Thursday, February 2, 2012

What Nonsense!

What a week on the Bachelor!  Just when you think some girl is as good as gone, he shoves his tongue into another girl's face and then sends her to the limo of doom.

First off, why did I have to watch someone cry for over 15 minutes?  Show Ben looking sad, show Elyse whimpering, show Ben walking on the beach, show Elyse sobbing, show Ben wading in the water, show Elyse crying, show Ben's sweaty hair glued to his face, show Elyse bawling...etc, etc...  I can think of more words for 'crying' but in the interest of time, we get it...she was sad!  Who wouldn't be sad?  Living in a mansion in Costa Rica with free food and an excess of booze.  Who cares about Ben, bring on the sweaty drama!  There must have been a combined 35-40 minutes of women crying on this episode.  The good part is, there will only be more!
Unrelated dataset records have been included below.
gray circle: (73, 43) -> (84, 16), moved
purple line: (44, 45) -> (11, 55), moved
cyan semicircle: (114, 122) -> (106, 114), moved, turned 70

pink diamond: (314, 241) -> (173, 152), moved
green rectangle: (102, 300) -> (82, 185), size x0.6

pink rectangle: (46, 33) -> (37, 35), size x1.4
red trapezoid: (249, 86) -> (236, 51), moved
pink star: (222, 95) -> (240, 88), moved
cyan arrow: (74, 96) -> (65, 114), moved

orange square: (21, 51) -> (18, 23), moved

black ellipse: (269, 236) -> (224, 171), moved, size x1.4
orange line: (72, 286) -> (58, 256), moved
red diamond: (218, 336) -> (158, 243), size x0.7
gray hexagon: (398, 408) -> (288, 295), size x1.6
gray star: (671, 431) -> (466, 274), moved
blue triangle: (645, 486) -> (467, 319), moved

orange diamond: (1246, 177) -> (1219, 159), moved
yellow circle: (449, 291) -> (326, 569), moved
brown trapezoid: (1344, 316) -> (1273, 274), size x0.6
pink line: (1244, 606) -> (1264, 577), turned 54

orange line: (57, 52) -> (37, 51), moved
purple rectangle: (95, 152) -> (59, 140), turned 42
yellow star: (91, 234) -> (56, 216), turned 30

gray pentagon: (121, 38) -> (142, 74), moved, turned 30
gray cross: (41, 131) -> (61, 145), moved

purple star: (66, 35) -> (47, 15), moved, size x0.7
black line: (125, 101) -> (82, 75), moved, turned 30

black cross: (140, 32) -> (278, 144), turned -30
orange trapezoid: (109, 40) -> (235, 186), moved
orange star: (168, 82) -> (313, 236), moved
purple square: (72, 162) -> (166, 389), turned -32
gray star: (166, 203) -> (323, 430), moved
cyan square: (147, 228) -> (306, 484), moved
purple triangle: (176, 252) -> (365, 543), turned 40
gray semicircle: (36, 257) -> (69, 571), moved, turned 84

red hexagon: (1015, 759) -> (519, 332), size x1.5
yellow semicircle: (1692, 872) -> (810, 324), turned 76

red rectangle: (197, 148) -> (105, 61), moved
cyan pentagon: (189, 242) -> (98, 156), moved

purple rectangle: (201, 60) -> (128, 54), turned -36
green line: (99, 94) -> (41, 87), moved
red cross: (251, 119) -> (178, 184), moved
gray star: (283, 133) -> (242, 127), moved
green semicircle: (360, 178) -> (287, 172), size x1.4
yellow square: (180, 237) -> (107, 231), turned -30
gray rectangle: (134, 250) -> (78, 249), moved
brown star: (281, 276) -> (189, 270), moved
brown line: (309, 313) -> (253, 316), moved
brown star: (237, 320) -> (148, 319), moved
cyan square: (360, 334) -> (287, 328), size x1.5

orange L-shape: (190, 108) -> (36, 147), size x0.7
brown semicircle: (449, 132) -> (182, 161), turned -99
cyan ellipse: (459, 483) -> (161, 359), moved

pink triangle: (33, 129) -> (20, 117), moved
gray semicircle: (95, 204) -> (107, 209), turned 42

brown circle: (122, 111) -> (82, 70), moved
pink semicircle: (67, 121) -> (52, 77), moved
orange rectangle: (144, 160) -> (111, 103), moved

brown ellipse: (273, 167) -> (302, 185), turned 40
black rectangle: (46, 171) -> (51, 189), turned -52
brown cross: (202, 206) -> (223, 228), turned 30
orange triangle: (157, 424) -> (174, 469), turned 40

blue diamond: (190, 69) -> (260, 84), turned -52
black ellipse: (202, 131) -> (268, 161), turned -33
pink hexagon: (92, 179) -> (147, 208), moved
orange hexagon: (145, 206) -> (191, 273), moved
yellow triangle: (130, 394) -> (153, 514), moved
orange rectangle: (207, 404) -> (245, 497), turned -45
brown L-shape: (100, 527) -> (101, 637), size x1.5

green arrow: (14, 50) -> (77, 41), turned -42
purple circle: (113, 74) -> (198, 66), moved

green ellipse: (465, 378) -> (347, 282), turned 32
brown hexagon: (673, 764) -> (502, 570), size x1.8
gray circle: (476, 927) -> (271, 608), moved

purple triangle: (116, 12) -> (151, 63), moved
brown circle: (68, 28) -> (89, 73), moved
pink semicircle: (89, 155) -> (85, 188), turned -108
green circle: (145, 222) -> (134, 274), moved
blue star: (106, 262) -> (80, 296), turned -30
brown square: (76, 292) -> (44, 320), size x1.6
When it comes to Courtney, I have a lot to say.  Not just to crush Cait's hopes and dreams, but more to expose her inner ugly.  And outer ugly for that matter.  I'm tired of her unibrow.  I'll say it!  She should know how to pluck her eyebrows and keep her face from blinding me with that shine.  Yes, my eyes are sensitive to the light...but still!  Damn she is shiny.  Looking into her eyes is like searching in an empty vessel...nothing to see here!  Whoever is feeding her lines is doing wonders because it actually APPEARS like she has a "personality".  Who knew!  And how many times did she have to awkwardly say 'nightcap' before Ben would get the hint and ask her to show him her tits already.  At this point, he might be gay.  I've seen gay guys kiss girls, you ain't fooling anyone!  It was sweet how Courtney mentioned over and over again how amazing it was to be "all alone" with Ben on the beach naked and loving it.  I mean, don't worry about the collection of cameramen, mike guys, directors on set.  You're still all alone Courtney.  It's so romantic.

Ok so I also despise some of the other girls, aren't I sweet and balanced?  Blakely looks like a drag queen.  Emily is showing her inner-satan a little too early.  Kacie B and Nikki decided to wear their most hideous dresses tonight since they already had roses and he couldn't send them home for their unquestionably awful fashion sense.

Phew, all this shit-talking is working up an appetite.  In conclusion, let's be real folks:  Kacie B and Courtney are the 2 front runners (Sorry Libs...no just kidding I'm not).  But Kacie B is the wife and Courtney is the mistress.  In the end, Ben F will show what kind of a dog he is.  One with class?  Or one chlamydia?